A simple and sensitive automated method for determination of aflatoxins (B1, B2, G1, and G2) in nuts, cereals, dried fruits, and spices was developed consisting of in-tube solid-phase microextraction (SPME) coupled with liquid chromatography-mass spectrometry (LC-MS). Aflatoxins were separated within 8 min by high-performance liquid chromatography using a Zorbax Eclipse XDB-C8 column with methanol/acetonitrile (60/40, v/v): 5mM ammonium formate (45:55) as the mobile phase. Electrospray ionization conditions in the positive ion mode were optimized for MS detection of aflatoxins. The pseudo-molecular ions [M+H](+) were used to detect aflatoxins in selected ion monitoring (SIM) mode. The optimum in-tube SPME conditions were 25draw/eject cycles of 40 microL of sample using a Supel-Q PLOT capillary column as an extraction device.

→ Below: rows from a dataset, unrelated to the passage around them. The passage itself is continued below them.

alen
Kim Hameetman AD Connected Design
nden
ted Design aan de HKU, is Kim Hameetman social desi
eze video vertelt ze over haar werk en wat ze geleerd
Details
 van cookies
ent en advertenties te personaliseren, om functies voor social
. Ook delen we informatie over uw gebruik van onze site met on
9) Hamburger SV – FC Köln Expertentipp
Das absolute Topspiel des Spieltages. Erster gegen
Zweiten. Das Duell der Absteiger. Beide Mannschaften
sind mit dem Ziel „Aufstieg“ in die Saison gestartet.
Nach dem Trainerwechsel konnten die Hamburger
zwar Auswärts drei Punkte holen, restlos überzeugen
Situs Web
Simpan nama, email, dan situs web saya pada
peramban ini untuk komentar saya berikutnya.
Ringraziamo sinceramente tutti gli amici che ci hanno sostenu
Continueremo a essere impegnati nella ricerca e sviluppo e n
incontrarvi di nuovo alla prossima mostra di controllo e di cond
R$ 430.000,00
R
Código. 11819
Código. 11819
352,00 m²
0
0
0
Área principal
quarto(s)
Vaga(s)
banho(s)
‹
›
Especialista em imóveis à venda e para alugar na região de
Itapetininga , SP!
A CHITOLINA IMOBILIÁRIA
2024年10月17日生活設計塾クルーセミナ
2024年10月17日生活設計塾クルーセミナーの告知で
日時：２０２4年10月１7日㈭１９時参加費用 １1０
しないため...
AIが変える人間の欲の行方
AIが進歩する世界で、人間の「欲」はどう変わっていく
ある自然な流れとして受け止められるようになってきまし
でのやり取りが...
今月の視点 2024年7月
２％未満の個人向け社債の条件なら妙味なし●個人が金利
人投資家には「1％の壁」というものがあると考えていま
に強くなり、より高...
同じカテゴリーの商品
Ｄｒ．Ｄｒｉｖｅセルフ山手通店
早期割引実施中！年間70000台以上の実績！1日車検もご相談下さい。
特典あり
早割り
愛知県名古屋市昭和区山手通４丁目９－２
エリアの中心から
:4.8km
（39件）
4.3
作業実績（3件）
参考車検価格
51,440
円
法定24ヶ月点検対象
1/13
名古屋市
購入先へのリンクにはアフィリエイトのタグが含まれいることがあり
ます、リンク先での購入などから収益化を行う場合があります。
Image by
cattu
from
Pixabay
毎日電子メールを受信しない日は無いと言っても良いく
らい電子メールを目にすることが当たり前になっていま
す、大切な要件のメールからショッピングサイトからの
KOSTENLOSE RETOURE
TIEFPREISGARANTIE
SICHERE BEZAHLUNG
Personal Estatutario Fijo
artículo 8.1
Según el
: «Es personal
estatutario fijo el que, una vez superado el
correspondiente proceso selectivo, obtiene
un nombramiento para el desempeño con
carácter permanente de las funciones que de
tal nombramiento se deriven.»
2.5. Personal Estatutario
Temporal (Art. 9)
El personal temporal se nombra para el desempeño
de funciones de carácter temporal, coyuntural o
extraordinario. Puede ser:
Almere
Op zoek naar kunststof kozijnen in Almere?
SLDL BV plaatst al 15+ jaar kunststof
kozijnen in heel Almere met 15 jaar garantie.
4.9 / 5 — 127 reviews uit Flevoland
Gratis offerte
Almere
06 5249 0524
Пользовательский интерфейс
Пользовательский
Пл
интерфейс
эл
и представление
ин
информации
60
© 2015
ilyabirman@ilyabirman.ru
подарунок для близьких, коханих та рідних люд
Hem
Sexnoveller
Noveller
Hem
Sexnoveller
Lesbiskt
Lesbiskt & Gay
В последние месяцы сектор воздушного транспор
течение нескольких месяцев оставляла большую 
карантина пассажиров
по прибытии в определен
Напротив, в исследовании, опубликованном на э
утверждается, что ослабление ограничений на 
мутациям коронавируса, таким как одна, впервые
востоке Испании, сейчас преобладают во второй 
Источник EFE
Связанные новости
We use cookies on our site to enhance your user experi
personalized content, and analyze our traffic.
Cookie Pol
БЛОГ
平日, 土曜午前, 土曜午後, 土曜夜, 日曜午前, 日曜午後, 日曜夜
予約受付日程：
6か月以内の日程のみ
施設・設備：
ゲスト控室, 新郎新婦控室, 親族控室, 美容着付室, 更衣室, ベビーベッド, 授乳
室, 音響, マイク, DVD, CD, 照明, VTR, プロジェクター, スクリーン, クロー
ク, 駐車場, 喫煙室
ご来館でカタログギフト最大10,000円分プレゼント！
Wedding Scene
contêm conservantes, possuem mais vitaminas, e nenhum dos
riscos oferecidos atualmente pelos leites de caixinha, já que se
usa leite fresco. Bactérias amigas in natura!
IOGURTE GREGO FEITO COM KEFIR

The extracted aflatoxins were readily desorbed from the capillary by passage of the mobile phase, and no carryover was observed. Using the in-tube SPME LC-MS with SIM method, good linearity of the calibration curve (r>0.9994) was obtained in the concentration range of 0.05-2.0 ng/mL using aflatoxin M1 as an internal standard, and the detection limits (S/N=3) of aflatoxins were 2.1-2.8 pg/mL. The in-tube SPME method showed >23-fold higher sensitivity than the direct injection method (10 microL injection volume). The within-day and between-day precision (relative standard deviations) at the concentration of 1 ng/mL aflatoxin mixture were below 3.3% and 7.7% (n=5), respectively. This method was applied successfully to analysis of food samples without interference peaks. The recoveries of aflatoxins spiked into nuts and cereals were >80%, and the relative standard deviations were <11.2%. Aflatoxins were detected at <10 ng/g in several commercial food samples.